Designing for failure

By Jonathan Corbet
January 18, 2017

linux.conf.au 2017

Nobody starts a free-software project hoping that it will fail, so it is a rare project indeed that plans for its eventual demise. But not all projects succeed, and a project that doesn't plan for failure risks is doing its users harm. Dan Callahan joined Mozilla to work on the Persona authentication project, and he was there for its recent shutdown. At the 2017 linux.conf.au, he used his keynote slot to talk about the lessons that have been learned about designing a project for failure.

Mozilla is a non-profit organization dedicated to the open Internet. It "does lots of stuff", including the Firefox browser. Firefox helps to protect the net as an open resource in a number of ways, including giving Mozilla a place at the table in settings where the design of the web is under discussion. The web, he said, is too great to leave in the hands of corporations.

Callahan joined Mozilla to work on the Persona project, which sought to simplify and decentralize the process by which people log into web sites. Using Persona, users would go to a site and enter their email address there; they would then be sent to an authentication page under the email-address domain. If they authenticated successfully, they would get a certificate attesting to their identity, which could be used to log into multiple sites. The design was meant to be fully decentralized, with no big sites, not even Persona, in charge of authentication.

Authentication matters, he said, and improving it was a worthy goal. It is worth thinking back to where we were five years ago; the news was full of web-site break-ins and loss of passwords. There was little that users could do to ensure their safety beyond following good password hygiene, and few of them do that. Securing password-based authentication is not a solvable problem.

In response to this problem, sites were replacing passwords with "social login" options whereby users would log in via another provider. This mechanism deprives users of the ability to choose their identity; it "diminished the soul of the net." Social login imposes a third party between a site and its users, and subjects those users to that party's terms of service. For example, Facebook's "real name" policy has tripped up many users. In such a world, there can be no anonymous whistleblowers, no pseudonyms. It represents the loss of a fundamental human right. We cannot, he said, build a free platform without giving people the ability to choose how they identify themselves. Persona allows users to use any identification they want, but it failed. It showed that decentralized authentication is possible, but it failed to change the web.

Callahan is a cave diver, meaning he finds underwater holes and swims as far into them as he can. It is a dangerous endeavor, requiring a lot of equipment and training. Cave divers have developed a number of techniques for dealing with failures, and every dive explicitly tests failure recovery in some way. Years ago, Sheck Exley looked at all known deaths from cave diving in an effort to find the general causes of failure; he came out with five rules:

Do not exceed your training.
Maintain a guide line to open water at all times.
Reserve 2/3 of your gas for the exit.
Do not go beyond the maximum depth of your gas mixture.
Carry three lights.

At the time this was written, following those rules would have prevented all known cave-diving deaths. The free-software community, he said, can learn from what cave divers do, and should come up with its own rules.

Three weeks ago, the Persona servers went read-only, with no further changes allowed; eventually they will fall off the net entirely. We need ways to examine failures like this. If you have a failing project, he said, you should share what is going on so that the community can avoid repeating mistakes.

Lessons learned

The first lesson to be learned in this case is that a free license is not enough to ensure a project's success.

__Material shown__.
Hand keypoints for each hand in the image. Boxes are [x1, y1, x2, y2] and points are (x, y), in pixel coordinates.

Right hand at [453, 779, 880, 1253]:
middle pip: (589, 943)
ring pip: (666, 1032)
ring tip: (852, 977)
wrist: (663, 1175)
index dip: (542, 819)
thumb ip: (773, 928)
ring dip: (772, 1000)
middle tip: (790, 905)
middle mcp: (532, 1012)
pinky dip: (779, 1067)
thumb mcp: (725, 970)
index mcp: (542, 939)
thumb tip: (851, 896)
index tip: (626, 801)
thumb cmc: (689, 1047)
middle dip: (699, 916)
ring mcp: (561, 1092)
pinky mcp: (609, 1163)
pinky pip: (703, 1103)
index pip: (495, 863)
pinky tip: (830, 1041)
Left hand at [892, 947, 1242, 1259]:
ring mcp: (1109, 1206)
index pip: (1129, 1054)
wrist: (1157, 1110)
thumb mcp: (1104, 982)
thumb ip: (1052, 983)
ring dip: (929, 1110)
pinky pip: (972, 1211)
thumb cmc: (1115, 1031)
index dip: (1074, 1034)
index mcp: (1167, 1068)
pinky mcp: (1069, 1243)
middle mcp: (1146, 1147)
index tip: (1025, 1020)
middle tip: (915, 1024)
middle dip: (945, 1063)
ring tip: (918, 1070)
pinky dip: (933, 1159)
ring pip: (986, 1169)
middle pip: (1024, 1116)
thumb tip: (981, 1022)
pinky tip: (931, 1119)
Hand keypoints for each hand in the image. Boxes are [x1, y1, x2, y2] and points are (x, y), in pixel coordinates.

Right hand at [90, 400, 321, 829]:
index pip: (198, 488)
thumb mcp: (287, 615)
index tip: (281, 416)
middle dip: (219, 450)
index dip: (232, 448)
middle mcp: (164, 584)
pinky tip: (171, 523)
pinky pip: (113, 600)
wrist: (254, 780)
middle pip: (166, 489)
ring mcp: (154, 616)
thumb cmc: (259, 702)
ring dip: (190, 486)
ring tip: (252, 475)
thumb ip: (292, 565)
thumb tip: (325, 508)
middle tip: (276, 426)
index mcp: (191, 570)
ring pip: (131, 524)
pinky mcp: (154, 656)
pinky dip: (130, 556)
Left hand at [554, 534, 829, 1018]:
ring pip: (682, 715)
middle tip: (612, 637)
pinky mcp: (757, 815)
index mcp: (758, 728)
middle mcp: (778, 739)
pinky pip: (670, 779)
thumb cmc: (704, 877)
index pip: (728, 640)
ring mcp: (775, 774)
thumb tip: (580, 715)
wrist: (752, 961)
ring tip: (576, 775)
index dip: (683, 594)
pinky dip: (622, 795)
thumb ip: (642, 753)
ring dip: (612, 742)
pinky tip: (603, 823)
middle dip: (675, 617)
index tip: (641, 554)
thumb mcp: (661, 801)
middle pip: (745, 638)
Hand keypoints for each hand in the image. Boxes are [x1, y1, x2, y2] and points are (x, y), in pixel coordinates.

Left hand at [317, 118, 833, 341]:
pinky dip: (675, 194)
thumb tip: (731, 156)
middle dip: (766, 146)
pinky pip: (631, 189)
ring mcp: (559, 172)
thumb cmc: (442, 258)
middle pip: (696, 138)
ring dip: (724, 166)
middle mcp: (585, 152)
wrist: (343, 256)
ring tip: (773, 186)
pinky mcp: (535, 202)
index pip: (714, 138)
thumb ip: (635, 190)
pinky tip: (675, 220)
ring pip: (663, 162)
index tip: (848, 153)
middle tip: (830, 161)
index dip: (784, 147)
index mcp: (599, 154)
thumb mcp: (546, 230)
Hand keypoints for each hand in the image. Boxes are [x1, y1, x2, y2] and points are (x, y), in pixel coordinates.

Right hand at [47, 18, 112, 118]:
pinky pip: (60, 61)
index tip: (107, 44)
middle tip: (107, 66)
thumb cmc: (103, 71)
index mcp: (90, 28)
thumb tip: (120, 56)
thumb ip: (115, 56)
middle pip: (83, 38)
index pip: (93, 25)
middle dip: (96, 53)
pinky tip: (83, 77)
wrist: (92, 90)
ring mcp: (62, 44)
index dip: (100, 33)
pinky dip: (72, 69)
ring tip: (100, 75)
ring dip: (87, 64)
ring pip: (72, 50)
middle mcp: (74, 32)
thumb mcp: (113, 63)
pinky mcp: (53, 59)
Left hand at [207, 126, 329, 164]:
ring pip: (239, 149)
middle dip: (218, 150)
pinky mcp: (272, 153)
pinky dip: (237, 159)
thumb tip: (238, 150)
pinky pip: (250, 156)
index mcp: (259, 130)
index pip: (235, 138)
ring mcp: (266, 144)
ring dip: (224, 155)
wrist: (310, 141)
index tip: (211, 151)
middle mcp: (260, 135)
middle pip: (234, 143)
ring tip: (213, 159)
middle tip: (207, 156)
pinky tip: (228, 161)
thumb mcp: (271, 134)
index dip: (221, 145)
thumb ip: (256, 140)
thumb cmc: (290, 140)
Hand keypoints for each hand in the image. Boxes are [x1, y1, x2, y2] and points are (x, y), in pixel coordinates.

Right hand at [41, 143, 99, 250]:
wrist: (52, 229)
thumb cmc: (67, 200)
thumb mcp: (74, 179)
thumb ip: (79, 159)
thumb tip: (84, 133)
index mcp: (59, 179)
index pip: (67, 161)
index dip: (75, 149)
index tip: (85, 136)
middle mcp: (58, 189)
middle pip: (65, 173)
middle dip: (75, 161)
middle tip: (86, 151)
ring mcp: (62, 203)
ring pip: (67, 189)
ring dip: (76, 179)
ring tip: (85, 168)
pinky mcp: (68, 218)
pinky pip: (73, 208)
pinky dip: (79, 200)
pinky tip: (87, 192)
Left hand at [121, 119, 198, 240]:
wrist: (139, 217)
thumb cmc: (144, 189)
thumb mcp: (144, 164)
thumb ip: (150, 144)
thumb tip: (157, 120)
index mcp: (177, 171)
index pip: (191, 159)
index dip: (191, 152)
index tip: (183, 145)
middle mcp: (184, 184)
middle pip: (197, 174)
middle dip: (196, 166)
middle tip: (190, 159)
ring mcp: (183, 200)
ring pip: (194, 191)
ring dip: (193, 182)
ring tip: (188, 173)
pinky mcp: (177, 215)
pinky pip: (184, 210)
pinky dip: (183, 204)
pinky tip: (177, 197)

__Activity__.
Decide whether each statement below agrees with the article on designing for failure. Answer yes or no for each, and quote the words of the article that decide it.
1. Persona's design placed one central site in charge of authentication.
2. One of Sheck Exley's rules is to keep two-thirds of the gas for the exit.
3. The Persona servers were switched to read-only, with no further changes allowed.

__Your solution__.
1. No: "The design was meant to be fully decentralized, with no big sites, not even Persona, in charge of authentication."
2. Yes: "Reserve 2/3 of your gas for the exit."
3. Yes: "Three weeks ago, the Persona servers went read-only, with no further changes allowed"